Were he writing today, Parkinson would surely have been struck by the horrors inflicted on our beautiful English language in the name of management. In 2003, in an essay published in Quadrant, I described what I called ‘The world of blah’, a sort of prefabricated language that saved everyone the trouble of thinking. Blah was everywhere, but particularly prevalent in management-talk. In 2003, I remember reliably, everyone was talking about ‘change management’. Now it is ‘performance’. When travelling to Sydney recently, I heard (I swear) two earnest gen Ys talking (without apparent humour) about an ‘over-arching framework for performance metrics’. On the other hand, some expressions, such as ‘strategic’ continue to be used, not because they mean anything, but because they denote a vague sort of importance without actually saying anything.

Don Watson in his Dictionary of weasel words, identified hundreds of expressions, like’ core, key, stakeholder, key, initiative, engage’, that have had the life squeezed out of them by management-speak. Sometimes, a word loses its bearings completely. Lucy Kellaway of the Financial Times, has noted that ‘delivery’ has disappeared as a description of a simple event. Services are no longer provided, they are delivered. They may even be ‘deliverables’.

Parkinson also wrote most perceptively about retirement. The optimum age to retire (from the point of view of the retiree) he wrote, was when you could still do the job better than anyone else, but before the Age of Obstruction set in (by which time any wisdom gathered along the way would have completely evaporated). Unfortunately, this point of maximum sagacity was almost always achieved too late from the firm’s point of view, because any successor to the would-be retiree would have long since succumbed to terminal frustration. Avoiding this unhappy circumstance, Parkinson noted, required a somewhat earlier departure – except of course, in relation to one’s own retirement, which because of a lack of suitable successors, was an entirely different matter.

These days, Parkinson’s retirement formula would have to be revised to include the VR, or voluntary redundancy, the means by which end-of-career people management in the public service (and beyond) is routinely carried out. The VR, despite its name, has little to do with redundancy, and its degree of voluntariness varies. It is usually offered (a) to those who don’t need it, or (b) to those who don’t want it. Those in group (a), with other options to explore, dream of a VR coming their way. Those in group (b) whether planning to retire or not, need to watch out: just a twitch of the arm when the subject comes up for discussion, may be interpreted as a sign of willingness to go.

Of course, much of Parkinson seems dated or labored now. Parkinson’s subjects are always ‘men’. Even when he is sending up his colleagues, there is a definite sense of tweed jackets and camaraderie. When, in one of his essays, Parkinson satirised the business practices of the Chinese, it was in ways which would not be considered appropriate today. As for women, they had not yet entered the professional workplace in sufficient numbers to make much of a difference.

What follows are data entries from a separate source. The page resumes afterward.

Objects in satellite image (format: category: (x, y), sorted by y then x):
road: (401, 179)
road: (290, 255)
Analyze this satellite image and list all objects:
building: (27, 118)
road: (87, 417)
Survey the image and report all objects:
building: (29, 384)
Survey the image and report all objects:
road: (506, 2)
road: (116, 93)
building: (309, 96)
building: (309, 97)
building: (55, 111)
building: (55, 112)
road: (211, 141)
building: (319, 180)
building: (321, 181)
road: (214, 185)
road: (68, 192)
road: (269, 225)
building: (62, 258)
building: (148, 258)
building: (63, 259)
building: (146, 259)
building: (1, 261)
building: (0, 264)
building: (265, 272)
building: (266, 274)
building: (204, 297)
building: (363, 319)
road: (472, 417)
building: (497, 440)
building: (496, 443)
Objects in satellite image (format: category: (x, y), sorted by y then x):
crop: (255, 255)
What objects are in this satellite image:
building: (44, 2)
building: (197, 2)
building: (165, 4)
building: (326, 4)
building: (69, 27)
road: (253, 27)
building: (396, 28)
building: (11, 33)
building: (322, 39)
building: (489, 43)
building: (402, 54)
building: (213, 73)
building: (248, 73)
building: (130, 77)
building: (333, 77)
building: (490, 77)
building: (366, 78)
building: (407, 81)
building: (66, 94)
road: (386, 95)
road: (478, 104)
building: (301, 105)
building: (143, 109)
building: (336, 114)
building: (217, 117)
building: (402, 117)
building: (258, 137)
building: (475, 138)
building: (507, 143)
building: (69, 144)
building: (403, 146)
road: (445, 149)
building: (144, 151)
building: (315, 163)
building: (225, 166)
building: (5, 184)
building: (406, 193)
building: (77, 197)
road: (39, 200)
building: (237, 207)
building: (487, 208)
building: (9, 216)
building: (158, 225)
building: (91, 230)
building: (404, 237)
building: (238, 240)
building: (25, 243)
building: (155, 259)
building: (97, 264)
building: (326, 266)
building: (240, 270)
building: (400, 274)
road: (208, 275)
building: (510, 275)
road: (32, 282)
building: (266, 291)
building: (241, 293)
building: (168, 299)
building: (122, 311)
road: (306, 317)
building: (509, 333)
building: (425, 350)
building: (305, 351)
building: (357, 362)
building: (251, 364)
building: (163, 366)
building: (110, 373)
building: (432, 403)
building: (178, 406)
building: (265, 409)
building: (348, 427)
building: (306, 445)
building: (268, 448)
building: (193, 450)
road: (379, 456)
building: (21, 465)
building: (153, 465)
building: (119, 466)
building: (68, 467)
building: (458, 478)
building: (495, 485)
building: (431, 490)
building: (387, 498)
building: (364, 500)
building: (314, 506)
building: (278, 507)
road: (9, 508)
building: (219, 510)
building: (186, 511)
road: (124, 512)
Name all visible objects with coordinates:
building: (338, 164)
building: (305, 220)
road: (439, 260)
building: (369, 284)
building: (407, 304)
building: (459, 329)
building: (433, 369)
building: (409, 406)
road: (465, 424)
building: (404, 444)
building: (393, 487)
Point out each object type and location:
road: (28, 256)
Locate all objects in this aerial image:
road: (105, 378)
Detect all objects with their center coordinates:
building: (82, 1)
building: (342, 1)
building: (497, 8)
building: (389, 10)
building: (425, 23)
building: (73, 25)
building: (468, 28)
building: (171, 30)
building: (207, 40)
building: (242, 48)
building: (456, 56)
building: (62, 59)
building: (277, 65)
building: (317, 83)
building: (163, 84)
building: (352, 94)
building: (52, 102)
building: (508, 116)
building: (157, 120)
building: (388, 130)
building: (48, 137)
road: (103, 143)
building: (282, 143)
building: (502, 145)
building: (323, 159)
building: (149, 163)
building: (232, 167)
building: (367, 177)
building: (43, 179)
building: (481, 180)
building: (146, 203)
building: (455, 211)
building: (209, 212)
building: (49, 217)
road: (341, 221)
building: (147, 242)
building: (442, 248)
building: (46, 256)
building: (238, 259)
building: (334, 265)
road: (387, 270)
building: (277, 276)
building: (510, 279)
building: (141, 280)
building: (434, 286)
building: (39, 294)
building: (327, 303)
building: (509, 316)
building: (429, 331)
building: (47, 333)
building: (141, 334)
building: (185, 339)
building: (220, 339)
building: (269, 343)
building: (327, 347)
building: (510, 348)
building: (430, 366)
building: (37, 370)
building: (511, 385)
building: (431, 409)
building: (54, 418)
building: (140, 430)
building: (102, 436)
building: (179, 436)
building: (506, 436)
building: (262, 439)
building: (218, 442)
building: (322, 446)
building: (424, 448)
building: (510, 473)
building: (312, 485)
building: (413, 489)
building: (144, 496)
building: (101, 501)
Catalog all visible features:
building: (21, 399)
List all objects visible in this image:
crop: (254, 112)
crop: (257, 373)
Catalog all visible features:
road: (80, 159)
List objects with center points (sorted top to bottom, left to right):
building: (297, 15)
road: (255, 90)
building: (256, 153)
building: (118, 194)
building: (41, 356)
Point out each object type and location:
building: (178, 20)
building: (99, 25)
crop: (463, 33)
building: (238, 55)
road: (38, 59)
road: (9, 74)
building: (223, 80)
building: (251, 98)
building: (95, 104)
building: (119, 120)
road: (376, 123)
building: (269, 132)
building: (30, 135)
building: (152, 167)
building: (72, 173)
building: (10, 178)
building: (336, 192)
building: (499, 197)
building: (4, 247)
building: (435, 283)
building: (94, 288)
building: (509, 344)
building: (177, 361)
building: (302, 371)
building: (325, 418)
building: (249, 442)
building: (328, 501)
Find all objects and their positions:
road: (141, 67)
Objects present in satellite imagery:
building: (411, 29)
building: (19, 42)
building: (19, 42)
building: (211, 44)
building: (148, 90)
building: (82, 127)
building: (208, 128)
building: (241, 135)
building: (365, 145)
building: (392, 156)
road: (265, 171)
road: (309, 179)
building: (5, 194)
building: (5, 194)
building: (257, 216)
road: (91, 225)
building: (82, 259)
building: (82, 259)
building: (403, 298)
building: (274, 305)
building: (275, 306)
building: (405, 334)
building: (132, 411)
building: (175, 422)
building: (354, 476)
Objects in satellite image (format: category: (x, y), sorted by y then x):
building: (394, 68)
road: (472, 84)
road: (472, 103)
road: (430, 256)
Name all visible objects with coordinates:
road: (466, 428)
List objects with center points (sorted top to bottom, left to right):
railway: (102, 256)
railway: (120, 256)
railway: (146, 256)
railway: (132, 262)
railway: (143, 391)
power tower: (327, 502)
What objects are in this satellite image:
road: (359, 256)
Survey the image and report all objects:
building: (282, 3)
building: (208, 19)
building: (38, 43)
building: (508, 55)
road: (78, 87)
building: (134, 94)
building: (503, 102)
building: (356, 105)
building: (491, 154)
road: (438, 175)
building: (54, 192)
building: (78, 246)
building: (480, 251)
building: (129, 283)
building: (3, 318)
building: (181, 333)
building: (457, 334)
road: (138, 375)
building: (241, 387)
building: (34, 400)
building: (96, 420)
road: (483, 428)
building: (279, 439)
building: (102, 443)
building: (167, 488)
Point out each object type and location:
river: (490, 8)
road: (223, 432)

Sensibly, Parkinson did not venture to discuss the next generation, but kept his focus on the people he knew. The generation of which he wrote is no more, and even the baby boomers who savoured his humour, at least as they matured, are slipping off into their own retirements. When Parkinson died, in 1993, the mysterious generation X had barely entered the corporate world, and the infuriating generation Y was still at school.

But whatever the era, he would have noted the persistence of the rituals of importance, and the lengths to which people will go to avoid having to think. It is always easier to label than to learn.